# Written problem
In the lines of the records below, rename every "common name" to "vernacular name" and leave the rest of each line unchanged.

# Material supplied
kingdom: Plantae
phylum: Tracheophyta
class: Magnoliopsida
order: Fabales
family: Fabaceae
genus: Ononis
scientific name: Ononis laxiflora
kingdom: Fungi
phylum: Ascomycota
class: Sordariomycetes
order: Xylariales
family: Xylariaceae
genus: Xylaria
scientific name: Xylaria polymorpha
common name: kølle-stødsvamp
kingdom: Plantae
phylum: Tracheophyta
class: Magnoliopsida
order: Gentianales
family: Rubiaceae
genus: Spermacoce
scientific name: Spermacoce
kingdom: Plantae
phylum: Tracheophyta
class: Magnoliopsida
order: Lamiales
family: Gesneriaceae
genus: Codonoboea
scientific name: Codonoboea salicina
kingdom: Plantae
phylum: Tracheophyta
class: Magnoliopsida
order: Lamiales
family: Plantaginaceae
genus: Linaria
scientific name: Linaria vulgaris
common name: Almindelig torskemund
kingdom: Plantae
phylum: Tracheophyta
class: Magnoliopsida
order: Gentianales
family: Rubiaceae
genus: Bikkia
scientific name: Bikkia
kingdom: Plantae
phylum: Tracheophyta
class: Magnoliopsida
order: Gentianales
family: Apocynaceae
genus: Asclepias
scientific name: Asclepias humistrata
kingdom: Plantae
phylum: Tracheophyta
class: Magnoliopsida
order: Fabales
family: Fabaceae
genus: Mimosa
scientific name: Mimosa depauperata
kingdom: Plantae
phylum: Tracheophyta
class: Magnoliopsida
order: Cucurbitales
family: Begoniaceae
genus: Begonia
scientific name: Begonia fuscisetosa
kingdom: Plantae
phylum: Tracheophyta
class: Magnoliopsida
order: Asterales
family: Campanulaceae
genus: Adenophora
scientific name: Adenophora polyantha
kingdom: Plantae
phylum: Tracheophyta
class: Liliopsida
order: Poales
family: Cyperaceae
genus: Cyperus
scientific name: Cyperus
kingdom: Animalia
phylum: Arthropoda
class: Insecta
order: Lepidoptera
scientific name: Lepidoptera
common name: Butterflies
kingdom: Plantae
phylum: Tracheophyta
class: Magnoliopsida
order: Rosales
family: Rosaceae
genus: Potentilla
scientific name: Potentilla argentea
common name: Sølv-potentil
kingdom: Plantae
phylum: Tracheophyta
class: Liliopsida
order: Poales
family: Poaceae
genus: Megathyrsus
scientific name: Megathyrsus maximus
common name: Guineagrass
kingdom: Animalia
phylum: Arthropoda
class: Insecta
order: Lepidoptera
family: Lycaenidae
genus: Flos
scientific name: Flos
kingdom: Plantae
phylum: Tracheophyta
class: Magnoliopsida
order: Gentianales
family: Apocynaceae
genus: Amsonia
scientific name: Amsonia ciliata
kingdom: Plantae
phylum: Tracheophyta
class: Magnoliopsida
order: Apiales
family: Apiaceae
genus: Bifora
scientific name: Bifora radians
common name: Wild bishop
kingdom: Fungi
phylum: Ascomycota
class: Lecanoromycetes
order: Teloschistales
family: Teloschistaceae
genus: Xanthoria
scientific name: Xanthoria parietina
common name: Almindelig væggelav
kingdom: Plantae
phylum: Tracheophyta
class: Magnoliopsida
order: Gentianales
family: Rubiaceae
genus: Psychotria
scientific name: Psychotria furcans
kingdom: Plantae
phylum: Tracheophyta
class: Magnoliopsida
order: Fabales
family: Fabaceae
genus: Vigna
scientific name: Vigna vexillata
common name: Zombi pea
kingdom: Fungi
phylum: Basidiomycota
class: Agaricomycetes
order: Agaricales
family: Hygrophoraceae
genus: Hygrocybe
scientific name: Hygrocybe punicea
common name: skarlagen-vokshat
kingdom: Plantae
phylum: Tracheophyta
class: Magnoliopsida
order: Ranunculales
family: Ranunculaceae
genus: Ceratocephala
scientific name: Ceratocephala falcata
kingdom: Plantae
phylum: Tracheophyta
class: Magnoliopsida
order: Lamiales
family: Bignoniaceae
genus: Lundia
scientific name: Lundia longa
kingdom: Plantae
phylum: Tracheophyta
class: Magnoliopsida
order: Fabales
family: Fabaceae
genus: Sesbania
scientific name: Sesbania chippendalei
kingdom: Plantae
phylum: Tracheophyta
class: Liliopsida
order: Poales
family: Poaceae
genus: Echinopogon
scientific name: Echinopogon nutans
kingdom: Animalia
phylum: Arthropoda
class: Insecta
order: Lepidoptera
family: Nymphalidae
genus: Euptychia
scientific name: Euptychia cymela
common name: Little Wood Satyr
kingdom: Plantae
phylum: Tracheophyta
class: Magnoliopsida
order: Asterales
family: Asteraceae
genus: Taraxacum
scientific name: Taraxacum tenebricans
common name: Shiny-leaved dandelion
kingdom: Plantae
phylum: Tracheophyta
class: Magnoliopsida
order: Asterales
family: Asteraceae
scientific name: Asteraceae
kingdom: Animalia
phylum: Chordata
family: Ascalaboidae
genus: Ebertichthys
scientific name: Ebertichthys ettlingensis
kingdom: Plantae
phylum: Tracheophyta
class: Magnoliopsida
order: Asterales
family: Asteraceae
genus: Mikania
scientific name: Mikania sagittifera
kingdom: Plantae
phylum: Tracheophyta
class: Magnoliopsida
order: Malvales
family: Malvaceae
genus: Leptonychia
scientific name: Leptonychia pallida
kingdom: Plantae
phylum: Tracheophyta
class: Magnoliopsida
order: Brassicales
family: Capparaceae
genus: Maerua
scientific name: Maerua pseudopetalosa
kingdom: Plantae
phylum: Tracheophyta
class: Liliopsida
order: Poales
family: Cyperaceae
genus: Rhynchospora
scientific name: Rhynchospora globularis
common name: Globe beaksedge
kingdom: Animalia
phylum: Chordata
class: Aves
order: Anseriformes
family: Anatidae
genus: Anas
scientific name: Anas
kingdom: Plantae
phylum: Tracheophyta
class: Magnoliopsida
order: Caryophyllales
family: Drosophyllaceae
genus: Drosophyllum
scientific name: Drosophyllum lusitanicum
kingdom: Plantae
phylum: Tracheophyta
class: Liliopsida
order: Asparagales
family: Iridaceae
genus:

# The output
kingdom: Plantae
phylum: Tracheophyta
class: Magnoliopsida
order: Fabales
family: Fabaceae
genus: Ononis
scientific name: Ononis laxiflora
kingdom: Fungi
phylum: Ascomycota
class: Sordariomycetes
order: Xylariales
family: Xylariaceae
genus: Xylaria
scientific name: Xylaria polymorpha
vernacular name: kølle-stødsvamp
kingdom: Plantae
phylum: Tracheophyta
class: Magnoliopsida
order: Gentianales
family: Rubiaceae
genus: Spermacoce
scientific name: Spermacoce
kingdom: Plantae
phylum: Tracheophyta
class: Magnoliopsida
order: Lamiales
family: Gesneriaceae
genus: Codonoboea
scientific name: Codonoboea salicina
kingdom: Plantae
phylum: Tracheophyta
class: Magnoliopsida
order: Lamiales
family: Plantaginaceae
genus: Linaria
scientific name: Linaria vulgaris
vernacular name: Almindelig torskemund
kingdom: Plantae
phylum: Tracheophyta
class: Magnoliopsida
order: Gentianales
family: Rubiaceae
genus: Bikkia
scientific name: Bikkia
kingdom: Plantae
phylum: Tracheophyta
class: Magnoliopsida
order: Gentianales
family: Apocynaceae
genus: Asclepias
scientific name: Asclepias humistrata
kingdom: Plantae
phylum: Tracheophyta
class: Magnoliopsida
order: Fabales
family: Fabaceae
genus: Mimosa
scientific name: Mimosa depauperata
kingdom: Plantae
phylum: Tracheophyta
class: Magnoliopsida
order: Cucurbitales
family: Begoniaceae
genus: Begonia
scientific name: Begonia fuscisetosa
kingdom: Plantae
phylum: Tracheophyta
class: Magnoliopsida
order: Asterales
family: Campanulaceae
genus: Adenophora
scientific name: Adenophora polyantha
kingdom: Plantae
phylum: Tracheophyta
class: Liliopsida
order: Poales
family: Cyperaceae
genus: Cyperus
scientific name: Cyperus
kingdom: Animalia
phylum: Arthropoda
class: Insecta
order: Lepidoptera
scientific name: Lepidoptera
vernacular name: Butterflies
kingdom: Plantae
phylum: Tracheophyta
class: Magnoliopsida
order: Rosales
family: Rosaceae
genus: Potentilla
scientific name: Potentilla argentea
vernacular name: Sølv-potentil
kingdom: Plantae
phylum: Tracheophyta
class: Liliopsida
order: Poales
family: Poaceae
genus: Megathyrsus
scientific name: Megathyrsus maximus
vernacular name: Guineagrass
kingdom: Animalia
phylum: Arthropoda
class: Insecta
order: Lepidoptera
family: Lycaenidae
genus: Flos
scientific name: Flos
kingdom: Plantae
phylum: Tracheophyta
class: Magnoliopsida
order: Gentianales
family: Apocynaceae
genus: Amsonia
scientific name: Amsonia ciliata
kingdom: Plantae
phylum: Tracheophyta
class: Magnoliopsida
order: Apiales
family: Apiaceae
genus: Bifora
scientific name: Bifora radians
vernacular name: Wild bishop
kingdom: Fungi
phylum: Ascomycota
class: Lecanoromycetes
order: Teloschistales
family: Teloschistaceae
genus: Xanthoria
scientific name: Xanthoria parietina
vernacular name: Almindelig væggelav
kingdom: Plantae
phylum: Tracheophyta
class: Magnoliopsida
order: Gentianales
family: Rubiaceae
genus: Psychotria
scientific name: Psychotria furcans
kingdom: Plantae
phylum: Tracheophyta
class: Magnoliopsida
order: Fabales
family: Fabaceae
genus: Vigna
scientific name: Vigna vexillata
vernacular name: Zombi pea
kingdom: Fungi
phylum: Basidiomycota
class: Agaricomycetes
order: Agaricales
family: Hygrophoraceae
genus: Hygrocybe
scientific name: Hygrocybe punicea
vernacular name: skarlagen-vokshat
kingdom: Plantae
phylum: Tracheophyta
class: Magnoliopsida
order: Ranunculales
family: Ranunculaceae
genus: Ceratocephala
scientific name: Ceratocephala falcata
kingdom: Plantae
phylum: Tracheophyta
class: Magnoliopsida
order: Lamiales
family: Bignoniaceae
genus: Lundia
scientific name: Lundia longa
kingdom: Plantae
phylum: Tracheophyta
class: Magnoliopsida
order: Fabales
family: Fabaceae
genus: Sesbania
scientific name: Sesbania chippendalei
kingdom: Plantae
phylum: Tracheophyta
class: Liliopsida
order: Poales
family: Poaceae
genus: Echinopogon
scientific name: Echinopogon nutans
kingdom: Animalia
phylum: Arthropoda
class: Insecta
order: Lepidoptera
family: Nymphalidae
genus: Euptychia
scientific name: Euptychia cymela
vernacular name: Little Wood Satyr
kingdom: Plantae
phylum: Tracheophyta
class: Magnoliopsida
order: Asterales
family: Asteraceae
genus: Taraxacum
scientific name: Taraxacum tenebricans
vernacular name: Shiny-leaved dandelion
kingdom: Plantae
phylum: Tracheophyta
class: Magnoliopsida
order: Asterales
family: Asteraceae
scientific name: Asteraceae
kingdom: Animalia
phylum: Chordata
family: Ascalaboidae
genus: Ebertichthys
scientific name: Ebertichthys ettlingensis
kingdom: Plantae
phylum: Tracheophyta
class: Magnoliopsida
order: Asterales
family: Asteraceae
genus: Mikania
scientific name: Mikania sagittifera
kingdom: Plantae
phylum: Tracheophyta
class: Magnoliopsida
order: Malvales
family: Malvaceae
genus: Leptonychia
scientific name: Leptonychia pallida
kingdom: Plantae
phylum: Tracheophyta
class: Magnoliopsida
order: Brassicales
family: Capparaceae
genus: Maerua
scientific name: Maerua pseudopetalosa
kingdom: Plantae
phylum: Tracheophyta
class: Liliopsida
order: Poales
family: Cyperaceae
genus: Rhynchospora
scientific name: Rhynchospora globularis
vernacular name: Globe beaksedge
kingdom: Animalia
phylum: Chordata
class: Aves
order: Anseriformes
family: Anatidae
genus: Anas
scientific name: Anas
kingdom: Plantae
phylum: Tracheophyta
class: Magnoliopsida
order: Caryophyllales
family: Drosophyllaceae
genus: Drosophyllum
scientific name: Drosophyllum lusitanicum
kingdom: Plantae
phylum: Tracheophyta
class: Liliopsida
order: Asparagales
family: Iridaceae
genus:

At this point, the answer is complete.